If you want t lose weight then you ought to work out and make sure that you burn morecalories than what you consume. The main focus behind the workout is to ensure that you burn calories in a way that it cuts down on your fat. The results are obviously not achieved with in a day but by adding little medication to your current workout, you can definitely see the change.
When you burn more calories than you consume in a day, your body starts to break down all the fat reserves instead, in order to utilize the breakdown process to create energy. This is a known way to lose the fat which you have accumulated over years. With such tweaks to your daily eating habits and exercise routine, you can burn those heavy thighs and chubby arms to fit and skinny.
Here are a few ways in which you could make your workout more rewarding:
- Exercising in Intervals
This technique has gained popularity among common fitness circles over the years. Many renowned gymnists and trainers advice that everyone looking to lose fat should employ this technique. Athletes use this as a form of interval training where they exercise in short bursts, harder and intensively to gain achieve the desired results. This technique is quite easy and can be incorporated well in your workout.
How does it work?
Well, do your workout at a moderate to slow pace for about five minutes and then for the next 30 seconds to two minutes exert your maximum effort for the workout. Alternate between these intense and moderate sessions, which would enable you to push yourself harder during the shorter intervals, providing you enough time to recover during the longer intervals.
- Longer workouts
Sometimes it is not possible for many of us to do the workout with full intensity and exertion. When you feel as such, it should alternatively prolong the workout time to at least twenty minutes, taking out more time exercise than just going full out.
How does it works?
When you run or perform any opther cardiovascular exercise, your body goes through multiple stages to cope up with the suuden requirements for energy. What the body does is that it breaks glycogen in the muscles, convertiung it into glucose, so it may be used for respiration by the muscles.

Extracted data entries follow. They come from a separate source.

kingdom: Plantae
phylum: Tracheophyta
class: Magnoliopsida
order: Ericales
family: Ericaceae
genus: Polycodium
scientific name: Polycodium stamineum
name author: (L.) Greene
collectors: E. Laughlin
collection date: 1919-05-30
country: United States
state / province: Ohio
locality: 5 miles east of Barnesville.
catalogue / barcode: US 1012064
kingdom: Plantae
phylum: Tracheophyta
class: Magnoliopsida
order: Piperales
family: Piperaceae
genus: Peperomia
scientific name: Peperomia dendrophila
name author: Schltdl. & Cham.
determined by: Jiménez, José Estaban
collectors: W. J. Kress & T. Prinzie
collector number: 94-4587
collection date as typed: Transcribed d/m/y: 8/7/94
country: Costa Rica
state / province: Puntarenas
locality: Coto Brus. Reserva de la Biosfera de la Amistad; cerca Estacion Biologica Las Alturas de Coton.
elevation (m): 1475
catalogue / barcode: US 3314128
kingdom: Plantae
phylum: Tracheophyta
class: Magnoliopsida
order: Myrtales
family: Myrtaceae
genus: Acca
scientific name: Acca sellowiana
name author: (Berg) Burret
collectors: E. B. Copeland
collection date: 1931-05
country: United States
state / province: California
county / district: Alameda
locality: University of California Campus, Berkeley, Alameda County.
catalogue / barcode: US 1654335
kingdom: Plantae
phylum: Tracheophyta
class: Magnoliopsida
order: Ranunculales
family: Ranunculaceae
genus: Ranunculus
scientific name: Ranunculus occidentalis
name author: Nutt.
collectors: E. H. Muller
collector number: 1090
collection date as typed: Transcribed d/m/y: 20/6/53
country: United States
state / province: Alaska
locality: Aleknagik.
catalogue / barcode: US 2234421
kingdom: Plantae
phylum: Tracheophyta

Once your body runs out of glycogen reserves, your metabolism turns its attention to breaking down fat. Remember, this will only happen once you overcome the stage of glycogen breakdown and prolong your exercise enough to go into fat break down. In this scenario the body starts using your excess fat and that is how you lose weight.
Thus, the longer you workout, the more likely you are to lose that extra fat from your body. It takes a while before your body can get use to this strenuous exercise technique so don’t worry and increase your routine slowly as opposed to making drastic changes.
- Nourishment
In order to put in extra energy into your workout, you should be consuming foods that give you ample reserves of energy. A regular intake of vegetables and fruits can ensure this but to be able achieve the best results, one needs to be a little more specific in what they eat so you have alkl the energy you need to finish those extra long work outs.
You must take in a moderate amount of carbohydrates and proteins, along with small amount of fat. Taking in a lot of fat would make you lethargic. Try to eat food which provides you more energy and do not leave you sluggish. Make sure that you do not eat anything immediately before your workout and only exercise after at least three hours when you eat a meal.